And in closing, I’ll let Sarah Sadie and previous guests at the Hermitage have the last word.
“…silence can be a gift we give each other that allows us to more fully feel. A loving silence can nurture tentative growth which might freeze or fizzle under a barrage of questions and suggestions.”
~ Sarah Sadie, Creative Endarkenment: Embracing Silence
Words from previous visitors
“…how amazing the Hermitage, as a concept, and a physical place, really is…I had to be there to appreciate all of what she’s trying to accomplish and how well she’s doing it given the limitations of apartment living…
“Every square inch of the place was painstakingly planned and curated to cultivate an atmosphere of darkness, introspection, and hibernation, from the smallest accouterment to the largest piece of furniture. She lives, breathes, and exudes monasticism; she lives her service to the Gods. And the Hermitage is a rare place that has been built to serve both Them and us – though it is also her home, it is a space for our community to visit and utilize. They’re going to get something powerful there that they can’t anywhere else right now, I guarantee that.
…I really want to see Danica continue the work she’s doing because it is unique and it is of immense value to us as polytheists.”
~ Lo Baker of rotwork
“The Black Stone Hermitage is a unique and engaging space. Danica has gathered and curated furnishings, decor, music, tea (her tea collection is awesome), everything to create a setting that feels almost subterranean. This is a sacred space that will hold you while you do profound inner work.”
~ Ealasaid A. Haas, The Book Roadie
“The Black Stone Hermitage anchors in the liminal; a space that exists at the very threshold of the mystical and the mundane. Stepping through the door of this sanctuary in the city, you are immediately enfolded in sacred space. Somehow, whatever was weighing on you seems lighter. The air itself seems to soothe you. As you settle into any of the welcoming seats, the Divine feels much closer. Surrounded by shrines and soft, dark draping, you find yourself sinking deeper into your self. Danica has crafted the hermitage to support sacred work, and expertly and lovingly holds that space for you. Her devotion imbues the space with a divine hum. Her work deserves recognition, and I hope to see her vision continue to grow and inspire others!”

:: TASK OBJECTIVE ::
Copy out the whole passage about the Black Stone Hermitage word for word.

:: DATA FOR ANALYSIS ::
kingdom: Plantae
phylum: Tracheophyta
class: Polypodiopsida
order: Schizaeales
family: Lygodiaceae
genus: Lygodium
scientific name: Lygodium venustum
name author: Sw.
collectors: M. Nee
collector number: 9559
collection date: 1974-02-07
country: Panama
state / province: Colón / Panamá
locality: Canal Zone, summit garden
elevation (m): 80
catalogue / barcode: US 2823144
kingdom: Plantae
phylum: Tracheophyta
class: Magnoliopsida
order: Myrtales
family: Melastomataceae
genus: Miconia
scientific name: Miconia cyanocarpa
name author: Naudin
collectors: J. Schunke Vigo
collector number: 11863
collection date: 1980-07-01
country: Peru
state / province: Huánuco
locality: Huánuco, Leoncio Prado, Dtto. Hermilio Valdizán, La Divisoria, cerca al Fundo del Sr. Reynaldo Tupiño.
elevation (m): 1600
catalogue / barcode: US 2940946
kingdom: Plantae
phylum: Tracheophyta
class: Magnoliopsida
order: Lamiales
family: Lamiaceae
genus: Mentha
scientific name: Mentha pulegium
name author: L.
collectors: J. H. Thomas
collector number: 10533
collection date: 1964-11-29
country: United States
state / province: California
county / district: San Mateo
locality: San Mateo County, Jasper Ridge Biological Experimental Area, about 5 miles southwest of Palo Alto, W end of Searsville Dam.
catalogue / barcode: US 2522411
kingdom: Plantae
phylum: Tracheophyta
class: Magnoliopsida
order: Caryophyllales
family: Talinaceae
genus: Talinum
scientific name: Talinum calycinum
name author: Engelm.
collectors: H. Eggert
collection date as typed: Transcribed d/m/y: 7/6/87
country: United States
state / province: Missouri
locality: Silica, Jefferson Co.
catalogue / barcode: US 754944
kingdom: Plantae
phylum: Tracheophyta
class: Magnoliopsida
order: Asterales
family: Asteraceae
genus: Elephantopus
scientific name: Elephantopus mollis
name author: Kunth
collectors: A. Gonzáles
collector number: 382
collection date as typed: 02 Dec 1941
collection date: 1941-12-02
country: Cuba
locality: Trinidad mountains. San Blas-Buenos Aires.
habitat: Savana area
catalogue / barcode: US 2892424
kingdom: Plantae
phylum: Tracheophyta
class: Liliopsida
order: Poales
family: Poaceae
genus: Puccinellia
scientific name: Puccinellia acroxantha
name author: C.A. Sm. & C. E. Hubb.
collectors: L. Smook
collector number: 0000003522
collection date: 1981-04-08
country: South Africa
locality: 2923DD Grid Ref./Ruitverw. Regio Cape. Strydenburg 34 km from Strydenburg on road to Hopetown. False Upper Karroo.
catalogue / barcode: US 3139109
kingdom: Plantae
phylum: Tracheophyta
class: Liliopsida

:: EXPECTED OUTPUT ::
And in closing, I’ll let Sarah Sadie and previous guests at the Hermitage have the last word.
“…silence can be a gift we give each other that allows us to more fully feel. A loving silence can nurture tentative growth which might freeze or fizzle under a barrage of questions and suggestions.”
~ Sarah Sadie, Creative Endarkenment: Embracing Silence
Words from previous visitors
“…how amazing the Hermitage, as a concept, and a physical place, really is…I had to be there to appreciate all of what she’s trying to accomplish and how well she’s doing it given the limitations of apartment living…
“Every square inch of the place was painstakingly planned and curated to cultivate an atmosphere of darkness, introspection, and hibernation, from the smallest accouterment to the largest piece of furniture. She lives, breathes, and exudes monasticism; she lives her service to the Gods. And the Hermitage is a rare place that has been built to serve both Them and us – though it is also her home, it is a space for our community to visit and utilize. They’re going to get something powerful there that they can’t anywhere else right now, I guarantee that.
…I really want to see Danica continue the work she’s doing because it is unique and it is of immense value to us as polytheists.”
~ Lo Baker of rotwork
“The Black Stone Hermitage is a unique and engaging space. Danica has gathered and curated furnishings, decor, music, tea (her tea collection is awesome), everything to create a setting that feels almost subterranean. This is a sacred space that will hold you while you do profound inner work.”
~ Ealasaid A. Haas, The Book Roadie
“The Black Stone Hermitage anchors in the liminal; a space that exists at the very threshold of the mystical and the mundane. Stepping through the door of this sanctuary in the city, you are immediately enfolded in sacred space. Somehow, whatever was weighing on you seems lighter. The air itself seems to soothe you. As you settle into any of the welcoming seats, the Divine feels much closer. Surrounded by shrines and soft, dark draping, you find yourself sinking deeper into your self. Danica has crafted the hermitage to support sacred work, and expertly and lovingly holds that space for you. Her devotion imbues the space with a divine hum. Her work deserves recognition, and I hope to see her vision continue to grow and inspire others!”